Nama Jayakarta diganti menjadi Batavia. Keadaan alam Batavia yang berawa-rawa mirip dengan negeri Belanda, tanah air mereka. Mereka pun membangun kanal-kanal untuk melindungi Batavia dari ancaman banjir. Kegiatan pemerintahan kota dipusatkan di sekitar lapangan yang terletak sekitar 500 meter dari bandar. Mereka membangun balai kota yang anggun, yang merupakan kedudukan pusat pemerintahan kota Batavia. Lama-kelamaan kota Batavia berkembang ke arah selatan. Pertumbuhan yang pesat mengakibatkan keadaan lilngkungan cepat rusak, sehingga memaksa penguasa Belanda memindahkan pusat kegiatan pemerintahan ke kawasan yang lebih tinggi letaknya. Wilayah ini dinamakan Weltevreden. Semangat nasionalisme Indonesia di canangkan oleh para mahasiswa di Batavia pada awal abad ke-20.

Sebuah keputusan bersejarah yang dicetuskan pada tahun 1928 yaitu itu Sumpah Pemuda berisi tiga buah butir pernyataan , yaitu bertanah air satu, berbangsa satu, dan menjunjung bahasa persatuan : Indonesia. Selama masa pendudukan Jepang (1942-1945), nama Batavia diubah lagi menjadi Jakarta. Pada tanggal 17 Agustus 1945 Ir. Soekarno membacakan Proklamasi Kemerdekaan Indonesia di Jakarta dan Sang Saka Merah Putih untuk pertama kalinya dikibarkan. Kedaulatan Indonesia secara resmi diakui pada tahun 1949. Pada saat itu juga Indonesia menjadi anggota Perserikatan Bangsa-Bangsa (PBB). Pada tahun 1966, Jakarta memperoleh nama resmi Ibukota Republik Indonesia. Hal ini mendorong laju pembangunan gedung-gedung perkantoran pemerintah dan kedutaan negara sahabat. Perkembangan yang cepat memerlukan sebuah rencana induk untuk mengatur pertumbuhan kota Jakarta. Sejak tahun 1966, Jakarta berkembang dengan mantap menjadi sebuah metropolitan modern. Kekayaan budaya berikut pertumbuhannya yang dinamis merupakan sumbangan penting bagi Jakarta menjadi salah satu metropolitan terkemuka pada abad ke-21.
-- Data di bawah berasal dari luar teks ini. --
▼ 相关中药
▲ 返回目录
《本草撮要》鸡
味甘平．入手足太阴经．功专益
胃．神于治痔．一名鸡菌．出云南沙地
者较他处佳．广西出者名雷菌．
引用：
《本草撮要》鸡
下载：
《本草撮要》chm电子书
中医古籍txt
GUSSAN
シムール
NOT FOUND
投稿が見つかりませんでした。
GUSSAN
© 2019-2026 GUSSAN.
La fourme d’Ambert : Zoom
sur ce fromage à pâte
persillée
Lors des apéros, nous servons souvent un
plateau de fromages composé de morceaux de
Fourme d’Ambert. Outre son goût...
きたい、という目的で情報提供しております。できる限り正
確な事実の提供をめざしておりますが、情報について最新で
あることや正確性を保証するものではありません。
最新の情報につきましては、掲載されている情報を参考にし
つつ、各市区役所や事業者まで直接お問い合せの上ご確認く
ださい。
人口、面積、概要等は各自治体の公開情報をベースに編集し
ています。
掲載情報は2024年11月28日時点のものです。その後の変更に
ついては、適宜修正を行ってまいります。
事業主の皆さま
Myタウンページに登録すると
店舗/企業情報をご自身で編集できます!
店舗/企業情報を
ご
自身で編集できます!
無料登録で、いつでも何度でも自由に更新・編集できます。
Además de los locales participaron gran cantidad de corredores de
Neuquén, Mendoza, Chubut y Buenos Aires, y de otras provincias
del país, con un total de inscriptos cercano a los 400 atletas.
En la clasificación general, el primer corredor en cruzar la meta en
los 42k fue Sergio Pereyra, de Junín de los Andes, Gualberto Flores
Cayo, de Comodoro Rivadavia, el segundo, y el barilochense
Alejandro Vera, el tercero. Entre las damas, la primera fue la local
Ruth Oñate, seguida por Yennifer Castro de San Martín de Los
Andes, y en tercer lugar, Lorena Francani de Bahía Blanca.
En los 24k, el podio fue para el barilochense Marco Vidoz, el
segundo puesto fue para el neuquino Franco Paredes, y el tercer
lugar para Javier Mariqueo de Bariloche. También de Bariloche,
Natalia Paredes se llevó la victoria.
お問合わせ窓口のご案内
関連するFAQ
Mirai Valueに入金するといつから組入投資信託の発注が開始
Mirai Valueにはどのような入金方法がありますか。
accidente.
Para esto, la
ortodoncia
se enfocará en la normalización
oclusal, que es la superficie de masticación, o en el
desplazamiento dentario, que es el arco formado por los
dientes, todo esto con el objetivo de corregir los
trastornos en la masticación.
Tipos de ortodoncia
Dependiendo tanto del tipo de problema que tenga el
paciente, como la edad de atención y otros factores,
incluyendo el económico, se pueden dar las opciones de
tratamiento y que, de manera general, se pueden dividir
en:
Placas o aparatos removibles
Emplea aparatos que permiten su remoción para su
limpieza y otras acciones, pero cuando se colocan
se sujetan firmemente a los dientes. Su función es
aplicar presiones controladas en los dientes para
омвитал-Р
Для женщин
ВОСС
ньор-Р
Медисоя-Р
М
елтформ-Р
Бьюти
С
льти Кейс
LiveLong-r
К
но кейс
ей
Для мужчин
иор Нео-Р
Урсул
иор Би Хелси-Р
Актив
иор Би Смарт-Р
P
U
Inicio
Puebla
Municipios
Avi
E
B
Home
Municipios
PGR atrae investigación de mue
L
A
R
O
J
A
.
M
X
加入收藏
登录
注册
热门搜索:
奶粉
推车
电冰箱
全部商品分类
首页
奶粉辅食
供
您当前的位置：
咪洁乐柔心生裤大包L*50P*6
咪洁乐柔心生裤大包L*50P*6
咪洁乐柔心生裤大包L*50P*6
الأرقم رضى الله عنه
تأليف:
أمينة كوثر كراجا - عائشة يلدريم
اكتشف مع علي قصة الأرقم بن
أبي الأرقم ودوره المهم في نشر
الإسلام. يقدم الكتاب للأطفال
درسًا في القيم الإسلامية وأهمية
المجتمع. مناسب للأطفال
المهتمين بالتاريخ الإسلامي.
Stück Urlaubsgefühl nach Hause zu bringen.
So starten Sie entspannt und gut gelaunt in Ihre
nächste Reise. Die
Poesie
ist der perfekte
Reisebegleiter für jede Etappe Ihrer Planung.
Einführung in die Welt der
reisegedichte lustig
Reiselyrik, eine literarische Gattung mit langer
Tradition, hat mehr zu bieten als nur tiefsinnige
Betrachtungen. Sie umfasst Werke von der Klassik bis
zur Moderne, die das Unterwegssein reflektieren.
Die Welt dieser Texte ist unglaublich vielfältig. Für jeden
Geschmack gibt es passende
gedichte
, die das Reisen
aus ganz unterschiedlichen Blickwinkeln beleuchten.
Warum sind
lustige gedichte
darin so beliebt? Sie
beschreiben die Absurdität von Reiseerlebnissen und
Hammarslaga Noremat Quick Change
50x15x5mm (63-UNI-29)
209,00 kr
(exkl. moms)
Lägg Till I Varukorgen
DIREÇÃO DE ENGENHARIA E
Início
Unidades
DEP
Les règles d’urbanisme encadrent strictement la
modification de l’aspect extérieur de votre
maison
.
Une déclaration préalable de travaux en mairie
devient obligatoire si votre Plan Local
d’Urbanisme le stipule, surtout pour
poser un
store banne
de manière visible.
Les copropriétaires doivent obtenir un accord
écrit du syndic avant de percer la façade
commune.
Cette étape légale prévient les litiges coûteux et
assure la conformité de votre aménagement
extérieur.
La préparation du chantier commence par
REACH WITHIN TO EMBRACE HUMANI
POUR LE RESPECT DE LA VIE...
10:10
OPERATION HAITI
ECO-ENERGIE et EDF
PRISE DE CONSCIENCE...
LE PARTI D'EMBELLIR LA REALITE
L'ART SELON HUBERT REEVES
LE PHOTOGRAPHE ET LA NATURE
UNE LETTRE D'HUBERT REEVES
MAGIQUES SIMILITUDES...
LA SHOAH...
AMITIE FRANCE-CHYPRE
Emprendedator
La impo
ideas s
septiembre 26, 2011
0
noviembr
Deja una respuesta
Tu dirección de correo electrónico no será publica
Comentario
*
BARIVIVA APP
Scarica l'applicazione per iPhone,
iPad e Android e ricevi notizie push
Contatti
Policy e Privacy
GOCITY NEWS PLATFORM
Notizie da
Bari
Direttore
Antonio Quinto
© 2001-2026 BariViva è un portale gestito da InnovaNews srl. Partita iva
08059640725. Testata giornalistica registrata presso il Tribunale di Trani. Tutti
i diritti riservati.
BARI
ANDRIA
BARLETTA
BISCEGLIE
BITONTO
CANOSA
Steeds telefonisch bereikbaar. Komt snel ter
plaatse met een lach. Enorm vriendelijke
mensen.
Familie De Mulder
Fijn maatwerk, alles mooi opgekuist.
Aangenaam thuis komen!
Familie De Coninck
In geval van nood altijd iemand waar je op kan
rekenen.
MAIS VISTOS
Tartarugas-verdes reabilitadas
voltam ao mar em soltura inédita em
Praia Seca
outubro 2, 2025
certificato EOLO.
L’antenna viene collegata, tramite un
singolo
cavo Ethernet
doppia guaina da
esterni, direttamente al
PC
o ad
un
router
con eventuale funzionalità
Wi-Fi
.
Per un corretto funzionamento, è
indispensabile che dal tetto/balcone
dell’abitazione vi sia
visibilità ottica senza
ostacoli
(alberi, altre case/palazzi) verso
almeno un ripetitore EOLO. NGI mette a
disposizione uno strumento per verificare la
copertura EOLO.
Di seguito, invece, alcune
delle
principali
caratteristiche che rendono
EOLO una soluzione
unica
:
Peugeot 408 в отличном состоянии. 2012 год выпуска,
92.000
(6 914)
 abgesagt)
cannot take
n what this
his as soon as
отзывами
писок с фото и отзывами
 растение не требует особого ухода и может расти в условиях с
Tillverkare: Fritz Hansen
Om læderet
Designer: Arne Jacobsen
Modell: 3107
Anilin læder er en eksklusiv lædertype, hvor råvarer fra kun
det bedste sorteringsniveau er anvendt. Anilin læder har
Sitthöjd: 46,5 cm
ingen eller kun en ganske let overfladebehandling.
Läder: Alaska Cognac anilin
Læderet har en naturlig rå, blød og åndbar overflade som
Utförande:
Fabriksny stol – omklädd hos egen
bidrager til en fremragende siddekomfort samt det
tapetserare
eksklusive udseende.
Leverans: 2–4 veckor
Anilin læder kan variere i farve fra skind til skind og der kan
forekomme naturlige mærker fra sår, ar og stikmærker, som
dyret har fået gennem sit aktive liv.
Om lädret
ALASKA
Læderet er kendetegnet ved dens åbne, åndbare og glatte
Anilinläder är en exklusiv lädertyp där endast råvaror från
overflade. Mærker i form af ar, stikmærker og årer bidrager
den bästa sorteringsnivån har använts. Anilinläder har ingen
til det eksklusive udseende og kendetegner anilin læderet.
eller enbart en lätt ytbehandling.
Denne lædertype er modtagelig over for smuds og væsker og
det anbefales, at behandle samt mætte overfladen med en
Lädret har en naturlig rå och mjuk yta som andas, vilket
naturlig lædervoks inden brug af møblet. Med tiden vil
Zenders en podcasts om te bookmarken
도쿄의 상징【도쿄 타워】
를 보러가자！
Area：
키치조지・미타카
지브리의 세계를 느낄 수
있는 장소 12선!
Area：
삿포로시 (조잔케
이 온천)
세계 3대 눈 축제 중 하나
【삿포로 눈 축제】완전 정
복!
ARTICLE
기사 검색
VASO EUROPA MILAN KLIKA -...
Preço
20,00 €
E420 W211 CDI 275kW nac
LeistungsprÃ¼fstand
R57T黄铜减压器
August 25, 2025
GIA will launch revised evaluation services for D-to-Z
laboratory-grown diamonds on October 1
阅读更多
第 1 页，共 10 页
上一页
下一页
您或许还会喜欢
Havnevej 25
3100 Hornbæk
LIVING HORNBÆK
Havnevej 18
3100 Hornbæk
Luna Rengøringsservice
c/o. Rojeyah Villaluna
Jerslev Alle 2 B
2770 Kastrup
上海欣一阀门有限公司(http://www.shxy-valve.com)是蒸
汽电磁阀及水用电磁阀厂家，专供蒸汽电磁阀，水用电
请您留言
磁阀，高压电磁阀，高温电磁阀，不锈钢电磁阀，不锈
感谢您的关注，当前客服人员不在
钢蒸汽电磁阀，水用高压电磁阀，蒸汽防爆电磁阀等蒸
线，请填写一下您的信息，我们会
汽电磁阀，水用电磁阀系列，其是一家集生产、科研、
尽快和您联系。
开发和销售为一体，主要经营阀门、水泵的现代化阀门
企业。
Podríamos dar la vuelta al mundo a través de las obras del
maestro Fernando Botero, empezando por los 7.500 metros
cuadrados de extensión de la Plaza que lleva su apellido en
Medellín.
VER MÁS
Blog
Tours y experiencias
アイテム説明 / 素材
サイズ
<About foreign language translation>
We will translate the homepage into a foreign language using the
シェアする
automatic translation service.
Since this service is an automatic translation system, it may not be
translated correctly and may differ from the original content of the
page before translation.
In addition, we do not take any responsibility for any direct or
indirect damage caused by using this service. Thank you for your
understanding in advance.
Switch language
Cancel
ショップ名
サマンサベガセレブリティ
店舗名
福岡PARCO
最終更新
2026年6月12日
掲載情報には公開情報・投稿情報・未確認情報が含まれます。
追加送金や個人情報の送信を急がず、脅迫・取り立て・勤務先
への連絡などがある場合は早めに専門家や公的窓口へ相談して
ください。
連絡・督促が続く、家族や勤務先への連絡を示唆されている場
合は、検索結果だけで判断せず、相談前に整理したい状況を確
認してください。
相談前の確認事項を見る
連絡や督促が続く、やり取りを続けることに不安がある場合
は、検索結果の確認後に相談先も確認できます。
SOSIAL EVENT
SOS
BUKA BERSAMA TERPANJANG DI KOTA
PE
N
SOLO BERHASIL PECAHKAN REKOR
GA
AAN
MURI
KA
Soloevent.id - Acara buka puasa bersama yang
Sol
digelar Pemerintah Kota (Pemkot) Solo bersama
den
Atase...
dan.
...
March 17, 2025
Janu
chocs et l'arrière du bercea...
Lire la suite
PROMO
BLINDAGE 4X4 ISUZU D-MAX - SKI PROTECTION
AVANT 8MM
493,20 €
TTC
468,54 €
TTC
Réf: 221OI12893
Abad ke-14 bernama Sunda Kelapa sebagai pelabuhan Kerajaan Pajajaran. 

22 Juni 1527 oleh Fatahilah, diganti nama menjadi Jayakarta (tanggal tersebut ditetapkan sebagai hari jadi kota Jakarta keputusan DPR kota sementara No. 6/D/K/1956).

4 Maret 1621 oleh Belanda untuk pertama kali bentuk pemerintah kota bernama Stad Batavia. 

1 April 1905 berubah nama menjadi 'Gemeente Batavia'.

8 Januari 1935 berubah nama menjadi Stad Gemeente Batavia. 

8 Agustus 1942 oleh Jepang diubah namanya menjadi Jakarta Toko Betsu Shi.

September 1945 pemerintah kota Jakarta diberi nama Pemerintah Nasional Kota Jakarta.

20 Februari 1950 dalam masa Pemerintahan. Pre Federal berubah nama menjadi Stad Gemeente Batavia. 

24 Maret 1950 diganti menjadi Kota Praj'a Jakarta.

18 Januari 1958 kedudukan Jakarta sebagai Daerah swatantra dinamakan Kota Praja Djakarta Raya. 

Tahun 1961 dengan PP No. 2 tahun 1961 jo UU No. 2 PNPS 1961 dibentuk Pemerintah Daerah Khusus Ibukota Jakarta Raya.

31 Agustus 1964 dengan UU No. 10 tahun 1964 dinyatakan Daerah Khusus Ibukota Jakarta Raya tetap sebagai Ibukota Negara Republik Indonesia dengan nama Jakarta. 

Tahun1999, melalaui uu no 34 tahun 1999 tentang pemerintah provinsi daerah khusus ibukota negara republik Indonesia Jakarta, sebutan pemerintah daerah berubah menjadi pemerintah provinsi dki Jakarta, dengan otoniminya tetap berada ditingkat provinsi dan bukan pada wilyah kota, selain itu wiolyah dki Jakarta dibagi menjadi 6 ( 5 wilayah kotamadya dan satu kabupaten administrative kepulauan seribu).